The TSX is seeking public comment on the proposed amendments and has provided a 45 day comment period.

Amendments to Section 611 – New Security-Based Compensation Arrangements in Acquisitions

Under the current regime, security based-compensation arrangements (Share Compensation Arrangements) of a target issuer may generally continue upon completion of an acquisition without security holder approval. Upon request, the TSX has also been providing some issuers additional flexibility to implement Share Compensation Arrangements for employees of a target issuer without obtaining security holder approval. The purpose of the 611 Amendments is to create transparency by ultimately formalizing this discretionary exemption.

The 611 Amendments would allow listed issuers completing an acquisition to implement a Share Compensation Arrangement for employees or insiders of the target issuer without obtaining security holder approval, provided that:

  • the number of securities issuable under such a Share Compensation Arrangement does not exceed 2% of the issued and outstanding securities of the acquiring listed issuer;
  • the number of securities issuable pursuant to the acquisition (including any related Share Compensation Arrangement) does not exceed 25% of the issued and outstanding securities of the acquiring listed issuer; and
  • the employees to be compensated under such a Share Compensation Arrangement are not insiders or employees of the acquiring listed issuer prior to the acquisition.
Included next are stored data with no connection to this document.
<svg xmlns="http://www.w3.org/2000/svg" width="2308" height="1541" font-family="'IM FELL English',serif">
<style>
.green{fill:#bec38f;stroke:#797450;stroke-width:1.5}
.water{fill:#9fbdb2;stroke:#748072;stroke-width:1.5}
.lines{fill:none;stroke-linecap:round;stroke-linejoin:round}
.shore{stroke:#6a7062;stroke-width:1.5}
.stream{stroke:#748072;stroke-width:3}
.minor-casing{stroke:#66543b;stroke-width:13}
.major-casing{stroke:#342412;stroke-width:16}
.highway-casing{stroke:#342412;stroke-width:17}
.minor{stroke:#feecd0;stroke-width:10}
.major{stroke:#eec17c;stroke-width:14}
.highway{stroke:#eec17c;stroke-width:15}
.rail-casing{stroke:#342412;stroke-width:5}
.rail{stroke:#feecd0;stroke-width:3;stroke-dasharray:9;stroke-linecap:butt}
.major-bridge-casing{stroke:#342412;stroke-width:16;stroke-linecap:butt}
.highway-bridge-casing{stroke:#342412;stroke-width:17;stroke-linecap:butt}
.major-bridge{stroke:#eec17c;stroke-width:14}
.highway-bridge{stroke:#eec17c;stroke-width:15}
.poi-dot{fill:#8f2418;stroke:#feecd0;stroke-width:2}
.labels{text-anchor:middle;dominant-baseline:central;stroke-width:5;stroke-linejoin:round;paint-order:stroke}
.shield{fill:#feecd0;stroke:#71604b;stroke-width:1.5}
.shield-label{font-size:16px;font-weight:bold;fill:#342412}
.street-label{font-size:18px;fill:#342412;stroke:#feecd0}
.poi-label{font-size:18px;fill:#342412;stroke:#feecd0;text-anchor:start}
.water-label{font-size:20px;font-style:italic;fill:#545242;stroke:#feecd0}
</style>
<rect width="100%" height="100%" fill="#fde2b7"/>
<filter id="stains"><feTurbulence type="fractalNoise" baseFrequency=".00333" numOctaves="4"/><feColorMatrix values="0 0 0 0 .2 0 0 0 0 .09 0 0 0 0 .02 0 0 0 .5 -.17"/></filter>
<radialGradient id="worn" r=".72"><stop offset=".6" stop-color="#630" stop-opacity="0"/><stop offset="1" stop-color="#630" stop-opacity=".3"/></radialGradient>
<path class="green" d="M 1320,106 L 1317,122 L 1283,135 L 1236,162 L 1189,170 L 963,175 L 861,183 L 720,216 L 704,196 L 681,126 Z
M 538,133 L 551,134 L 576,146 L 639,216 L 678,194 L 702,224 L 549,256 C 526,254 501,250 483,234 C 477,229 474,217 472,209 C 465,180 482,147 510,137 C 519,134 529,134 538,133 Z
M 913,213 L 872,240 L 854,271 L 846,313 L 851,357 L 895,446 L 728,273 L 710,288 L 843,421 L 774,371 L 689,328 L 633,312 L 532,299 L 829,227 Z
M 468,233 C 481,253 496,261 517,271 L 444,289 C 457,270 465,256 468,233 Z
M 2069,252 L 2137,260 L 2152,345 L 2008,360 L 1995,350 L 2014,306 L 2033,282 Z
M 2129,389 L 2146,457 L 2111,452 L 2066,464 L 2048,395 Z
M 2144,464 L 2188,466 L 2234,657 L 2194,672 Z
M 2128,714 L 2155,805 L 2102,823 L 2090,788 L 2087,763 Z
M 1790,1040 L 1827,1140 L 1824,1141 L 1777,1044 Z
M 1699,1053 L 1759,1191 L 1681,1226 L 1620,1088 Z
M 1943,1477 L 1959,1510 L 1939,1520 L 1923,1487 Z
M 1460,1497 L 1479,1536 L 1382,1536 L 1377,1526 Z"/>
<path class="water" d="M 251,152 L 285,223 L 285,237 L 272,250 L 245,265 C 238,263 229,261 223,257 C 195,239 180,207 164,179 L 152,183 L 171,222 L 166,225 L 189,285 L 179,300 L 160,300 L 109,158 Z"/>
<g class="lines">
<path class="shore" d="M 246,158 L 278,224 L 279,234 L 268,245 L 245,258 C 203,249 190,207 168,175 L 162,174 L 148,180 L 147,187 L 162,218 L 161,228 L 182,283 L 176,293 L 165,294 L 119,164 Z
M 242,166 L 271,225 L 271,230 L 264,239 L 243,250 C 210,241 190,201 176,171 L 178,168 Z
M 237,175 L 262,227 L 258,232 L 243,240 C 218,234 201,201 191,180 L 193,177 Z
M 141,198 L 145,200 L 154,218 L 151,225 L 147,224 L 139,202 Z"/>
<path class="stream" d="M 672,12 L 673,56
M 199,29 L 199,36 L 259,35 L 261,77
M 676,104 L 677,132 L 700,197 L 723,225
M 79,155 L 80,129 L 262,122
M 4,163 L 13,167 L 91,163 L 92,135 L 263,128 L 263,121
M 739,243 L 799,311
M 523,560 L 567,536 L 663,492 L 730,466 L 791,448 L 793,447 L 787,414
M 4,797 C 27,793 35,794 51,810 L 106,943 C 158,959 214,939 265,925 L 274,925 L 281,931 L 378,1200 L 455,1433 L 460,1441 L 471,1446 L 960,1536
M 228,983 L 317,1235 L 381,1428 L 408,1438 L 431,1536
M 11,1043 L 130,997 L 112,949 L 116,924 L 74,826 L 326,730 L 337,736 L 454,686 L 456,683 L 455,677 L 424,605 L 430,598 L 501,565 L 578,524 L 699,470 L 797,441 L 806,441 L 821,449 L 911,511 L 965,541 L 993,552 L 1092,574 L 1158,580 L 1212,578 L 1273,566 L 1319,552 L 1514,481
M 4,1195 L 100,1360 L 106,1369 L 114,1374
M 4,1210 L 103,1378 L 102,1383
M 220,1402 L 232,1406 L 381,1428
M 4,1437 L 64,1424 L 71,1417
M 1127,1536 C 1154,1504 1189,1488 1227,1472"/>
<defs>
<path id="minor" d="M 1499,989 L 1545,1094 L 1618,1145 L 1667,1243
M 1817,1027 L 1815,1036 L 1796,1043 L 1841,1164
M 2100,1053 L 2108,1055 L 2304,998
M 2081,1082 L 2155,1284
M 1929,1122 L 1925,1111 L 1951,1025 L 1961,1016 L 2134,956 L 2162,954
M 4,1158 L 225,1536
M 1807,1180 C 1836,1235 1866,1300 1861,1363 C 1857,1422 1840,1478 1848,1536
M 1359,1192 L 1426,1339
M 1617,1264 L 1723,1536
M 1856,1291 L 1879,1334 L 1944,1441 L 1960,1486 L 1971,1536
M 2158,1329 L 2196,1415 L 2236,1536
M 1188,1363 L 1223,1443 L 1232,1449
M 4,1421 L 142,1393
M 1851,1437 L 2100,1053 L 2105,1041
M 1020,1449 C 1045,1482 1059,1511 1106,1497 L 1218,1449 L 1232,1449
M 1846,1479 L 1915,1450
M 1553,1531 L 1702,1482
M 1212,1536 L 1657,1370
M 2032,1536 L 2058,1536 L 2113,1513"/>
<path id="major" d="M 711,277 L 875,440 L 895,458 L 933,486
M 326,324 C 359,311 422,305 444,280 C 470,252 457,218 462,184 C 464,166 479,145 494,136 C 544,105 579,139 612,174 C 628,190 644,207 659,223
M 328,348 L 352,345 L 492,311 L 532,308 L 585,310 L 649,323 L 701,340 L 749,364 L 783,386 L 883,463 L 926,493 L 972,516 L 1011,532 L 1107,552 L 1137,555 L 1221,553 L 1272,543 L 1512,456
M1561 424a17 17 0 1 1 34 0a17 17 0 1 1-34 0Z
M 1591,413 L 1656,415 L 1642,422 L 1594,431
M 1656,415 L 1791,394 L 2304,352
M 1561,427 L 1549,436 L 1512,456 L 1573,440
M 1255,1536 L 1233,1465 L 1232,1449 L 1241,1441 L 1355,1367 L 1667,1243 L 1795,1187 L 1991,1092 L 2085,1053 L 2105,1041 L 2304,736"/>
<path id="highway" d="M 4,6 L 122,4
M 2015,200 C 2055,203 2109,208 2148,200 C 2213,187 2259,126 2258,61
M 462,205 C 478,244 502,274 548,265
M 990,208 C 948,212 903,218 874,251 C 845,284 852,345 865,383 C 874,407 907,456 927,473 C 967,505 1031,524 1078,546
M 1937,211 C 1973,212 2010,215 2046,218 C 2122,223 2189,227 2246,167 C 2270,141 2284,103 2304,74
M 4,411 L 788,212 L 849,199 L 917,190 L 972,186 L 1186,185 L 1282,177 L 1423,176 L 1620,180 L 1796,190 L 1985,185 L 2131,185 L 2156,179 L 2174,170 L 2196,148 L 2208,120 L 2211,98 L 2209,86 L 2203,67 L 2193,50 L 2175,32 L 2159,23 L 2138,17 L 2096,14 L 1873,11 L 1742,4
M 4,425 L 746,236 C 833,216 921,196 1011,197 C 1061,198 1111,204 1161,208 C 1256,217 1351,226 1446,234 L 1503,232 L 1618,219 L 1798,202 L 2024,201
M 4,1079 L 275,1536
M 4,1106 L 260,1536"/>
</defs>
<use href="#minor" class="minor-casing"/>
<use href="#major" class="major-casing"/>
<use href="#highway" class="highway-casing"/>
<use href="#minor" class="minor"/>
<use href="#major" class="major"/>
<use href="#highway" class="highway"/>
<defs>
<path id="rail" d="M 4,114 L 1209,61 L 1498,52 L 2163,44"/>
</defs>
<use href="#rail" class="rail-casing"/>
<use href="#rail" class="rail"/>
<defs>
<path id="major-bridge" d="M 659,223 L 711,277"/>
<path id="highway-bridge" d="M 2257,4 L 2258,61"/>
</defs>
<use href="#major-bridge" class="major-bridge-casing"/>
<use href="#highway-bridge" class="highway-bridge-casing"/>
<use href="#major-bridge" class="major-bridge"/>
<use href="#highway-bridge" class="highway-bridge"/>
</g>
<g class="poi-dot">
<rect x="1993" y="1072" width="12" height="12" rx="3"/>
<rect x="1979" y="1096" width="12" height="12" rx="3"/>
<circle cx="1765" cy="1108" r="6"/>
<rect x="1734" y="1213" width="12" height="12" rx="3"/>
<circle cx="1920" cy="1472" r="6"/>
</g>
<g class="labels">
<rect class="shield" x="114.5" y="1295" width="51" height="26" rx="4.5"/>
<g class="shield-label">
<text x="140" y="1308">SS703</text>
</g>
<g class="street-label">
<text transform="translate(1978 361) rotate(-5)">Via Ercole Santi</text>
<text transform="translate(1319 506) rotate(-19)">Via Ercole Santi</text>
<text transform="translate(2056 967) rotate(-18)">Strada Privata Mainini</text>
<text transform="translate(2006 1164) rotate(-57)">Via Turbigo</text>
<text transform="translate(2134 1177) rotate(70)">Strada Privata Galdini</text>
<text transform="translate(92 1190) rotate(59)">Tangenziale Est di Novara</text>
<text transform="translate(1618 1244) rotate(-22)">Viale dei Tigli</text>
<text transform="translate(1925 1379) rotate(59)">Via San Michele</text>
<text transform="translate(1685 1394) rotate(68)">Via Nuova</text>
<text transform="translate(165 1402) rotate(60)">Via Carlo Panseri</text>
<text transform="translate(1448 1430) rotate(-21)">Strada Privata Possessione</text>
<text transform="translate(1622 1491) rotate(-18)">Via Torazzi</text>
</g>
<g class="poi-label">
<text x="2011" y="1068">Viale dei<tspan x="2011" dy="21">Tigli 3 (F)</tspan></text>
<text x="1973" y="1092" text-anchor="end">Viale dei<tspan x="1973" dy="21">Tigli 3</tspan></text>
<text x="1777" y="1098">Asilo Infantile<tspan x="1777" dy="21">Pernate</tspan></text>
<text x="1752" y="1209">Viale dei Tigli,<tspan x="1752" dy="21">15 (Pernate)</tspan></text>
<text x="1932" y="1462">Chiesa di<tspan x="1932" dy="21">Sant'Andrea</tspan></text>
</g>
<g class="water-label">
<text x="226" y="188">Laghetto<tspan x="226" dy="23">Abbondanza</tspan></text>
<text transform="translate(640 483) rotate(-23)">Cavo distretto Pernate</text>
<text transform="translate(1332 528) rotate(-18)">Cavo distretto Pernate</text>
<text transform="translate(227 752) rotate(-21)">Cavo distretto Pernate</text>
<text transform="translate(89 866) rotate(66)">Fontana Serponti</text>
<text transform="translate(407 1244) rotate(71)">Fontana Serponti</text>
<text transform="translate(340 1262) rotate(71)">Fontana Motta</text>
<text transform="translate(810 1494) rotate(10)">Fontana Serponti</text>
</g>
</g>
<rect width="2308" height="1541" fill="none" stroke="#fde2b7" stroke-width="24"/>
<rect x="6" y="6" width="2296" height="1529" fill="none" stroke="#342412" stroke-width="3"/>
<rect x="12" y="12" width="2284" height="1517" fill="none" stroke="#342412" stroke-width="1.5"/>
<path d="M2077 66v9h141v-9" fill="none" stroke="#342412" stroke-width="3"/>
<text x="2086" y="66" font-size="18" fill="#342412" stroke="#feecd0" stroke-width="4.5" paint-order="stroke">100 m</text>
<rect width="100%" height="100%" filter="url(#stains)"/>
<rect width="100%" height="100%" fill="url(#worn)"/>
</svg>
Employees and insiders of the acquiring listed issuer are prohibited from participating in a Share Compensation Arrangement adopted under the exemption provided by the 611 Amendments. That is, the new exemption may not be used to circumvent the general requirement that listed issuers obtain security holder approval for Share Compensation Arrangements pursuant to Section 613 of the Manual.

The 611 Amendments also clarify that securities issuable to insiders under a Share Compensation Arrangement are included in determining whether security holder approval, on a disinterested basis, is required for the acquisition as a result of the number of securities issued or issuable to insiders as a group exceeding 10% of the number of securities of the acquiring listed issuer.

Amendments to Section 613 – Clarifying Backdoor Listings

The TSX has identified an apparent gap in Section 626 of the Manual that has enabled unlisted entities to use TSX-listed issuers to "go public" without having to meet original listing requirements unless the TSX exercises its discretion to apply the backdoor listing requirements. The purpose of the 626 Amendments is to close this gap and thereby help support investor protection and preserve the quality of the stock list and the marketplace. The 626 Amendments do so by:

  • clarifying the definition of a "backdoor listing" as occurring when a transaction, or series of transactions, results in the acquisition of a listed issuer by an entity not currently listed on the TSX, including a merger, an amalgamation or an issuance of securities for assets;
  • clarifying the discretion of the TSX to either exempt a transaction from the requirements to meet original listing requirements that may otherwise constitute a backdoor listing or consider a transaction a backdoor listing even if it may not otherwise qualify as one; and
  • proposing a series of factors to be considered by the TSX in determining whether a transaction constitutes a backdoor listing, including without limitation: the business of the listed issuer and the unlisted entity, changes in management (including the board of directors), voting power, ownership, name changes and the financial structure of the listed issuer, although these factors do not constitute bright line tests and will be assessed both individually and collectively in determining whether a transaction results in a backdoor listing.

It will continue to be the case that transactions resulting, or that could result, in more than 100% dilution for existing security holders of the listed issuer will generally be considered a backdoor listing. In assessing whether a transaction will or could result in 100% dilution for existing security holders, the TSX will take into account securities issued or issuable upon a concurrent financing that is contingent or otherwise linked to the transaction, whether it is by way of private placement or public offering (rather than only by private placement, as is the practice under the current regime).

The TSX has stated that transactions resulting in the listing of an issuer not previously listed on the exchange should be closely scrutinized and should generally be required to meet original listing requirements. The 626 Amendments are expected to broaden the scope of transactions that may be captured by the rules relating to backdoor listings and will therefore more fully and transparently support the policy objectives thereof.

The foregoing provides only an overview. Readers are cautioned against making any decisions based on this material alone. Rather, a qualified lawyer should be consulted.